The problem you'd probably run into is having to pass the appropriate number of colors to scale_fill_manual for your actual dataset.

1
Entering edit mode

Awesome! It worked perfectly.

Cheers

1
Entering edit mode

1
Entering edit mode

Hi, Sorry to disturb you again. I am getting the desired result with your code but getting some strips darker than others. Is there any way to keep it uniform? I am getting something:

0
Entering edit mode

Hi, no worries! Could you please perhaps share your code with me? It looks like that transparency for the tiles (alpha) is being set conditionally? It could also be because of the Type variable (I'm not sure what that's being passed as to ggplot()).

0
Entering edit mode

Thanks for your response. I am using the same code that you have mentioned:

ggplot(mydat, aes(y = reorder(GO_term, as.numeric(Type)), x = Number, size = Number)) + geom_point(aes(color = Class), alpha = 3.0) + geom_tile(aes(width = Inf, fill = Type), alpha = 0.2) + scale_fill_manual(values = c("green", "red", "blue"))

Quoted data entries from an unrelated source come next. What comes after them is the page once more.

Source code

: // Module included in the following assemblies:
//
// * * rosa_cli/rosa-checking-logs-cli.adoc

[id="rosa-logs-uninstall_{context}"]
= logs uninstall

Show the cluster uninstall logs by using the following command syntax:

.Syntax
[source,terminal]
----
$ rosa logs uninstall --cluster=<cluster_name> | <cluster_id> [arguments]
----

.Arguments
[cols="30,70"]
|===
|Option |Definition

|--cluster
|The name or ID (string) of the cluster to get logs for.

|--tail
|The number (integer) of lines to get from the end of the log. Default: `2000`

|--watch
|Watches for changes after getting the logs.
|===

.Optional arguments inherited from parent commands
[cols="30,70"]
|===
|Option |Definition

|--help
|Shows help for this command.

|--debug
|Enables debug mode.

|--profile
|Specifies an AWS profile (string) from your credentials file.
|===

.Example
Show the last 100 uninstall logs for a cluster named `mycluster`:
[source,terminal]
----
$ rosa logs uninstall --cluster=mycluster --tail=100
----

When I am reducing alpha in geom_tile, I am getting some strips darker than others.

Thanks again

0
Entering edit mode

Hmm I think I know what's happening. Since every point on the plot is getting its own geom_tile(), the colors are darker in cases where there is more than one point in the same row (because successive tiles of the same color are being overlaid one on top of the other). I didn't realize that would happen because my little toy dataset did not have datapoints that fell in the same Y-axis "row".

So I have a workaround for you. I'll use my original toy example, modified with an additional point in the Photosynthesis row to illustrate how this works. Basically what we'll do is create a new column called typefill that will be used to set the fill for geom_tile(). Since each "row" can have overlapping geom_tile()s we are going to set the value in typefill conditionally. The condition is this: we will group all the rows (of the data.frame()) together that have the same GO_term (Y-axis value) and Type (our original geom_tile() fill value). Now for each of these groups of rows, we assign the Type value of the group as the typefill value of the first row of that group; all other rows just get an NA. The result is that when we plot the data now, and pass typefill to geom_tile()'s fill parameter, we will no longer have overlaid colors as we saw in your output as the fill is being set only once.

library(ggplot2)
library(dplyr)
library(magrittr)
library(tidyr)
library(ggplot2) #for plotting
library(forcats) #for plotting

#Toy data.frame
mydat <- structure(list(GO_term = structure(c(2L, 4L, 3L, 1L, 4L),
.Label = c("Kinase", "Metabolism", "Nucleus", "Photosynthesis"),
class = "factor"),
Number = c(5, 10, 15, 16, 20),
Class = structure(c(3L, 2L, 1L, 1L, 2L),
.Label = c("hs", "hzs", "start_duf"), class = "factor"),
Type = structure(c(1L, 1L, 2L, 3L, 1L),
.Label = c("BP", "CC", "MF"),
class = "factor")),
class = "data.frame", row.names = c(NA, 5L))

#First we group by Type and GO_term, and assign a "yes" to the first row
#and "no" to every other row of the grouping
mydat %<>%
group_by(Type, GO_term) %>%
mutate(typefill = if_else(row_number() == 1, "yes", "no")) %>%
ungroup()
#Then in the whole data.frame, typefill = "yes" will be replaced by the Type value
#from that row, and typefill = "no" will be replaced with NA
mydat %<>% mutate(typefill = ifelse(typefill == "yes", as.character(Type), NA))

#Plotting, now pass typefill to geom_tile's fill parameter instead of Type
ggplot(mydat, aes(y = reorder(GO_term, as.numeric(Type)), x = Number, size = Number)) + geom_point(aes(color = Class), alpha = 1.0) +
geom_tile(aes(width = Inf, fill = typefill), alpha = 0.4) +
scale_fill_manual(values = c("green", "red", "blue"))


And this is the result:

Of course, you now have that one extra NA column in the legend, but that can be hidden quite easily.

1
Entering edit mode

Great! Thanks. It now works perfectly. Sorry to disturb you so much.

Thanks again

0
Entering edit mode

Oh not at all, I am glad I could help. Don't hesitate to ask if something goes sideways again!!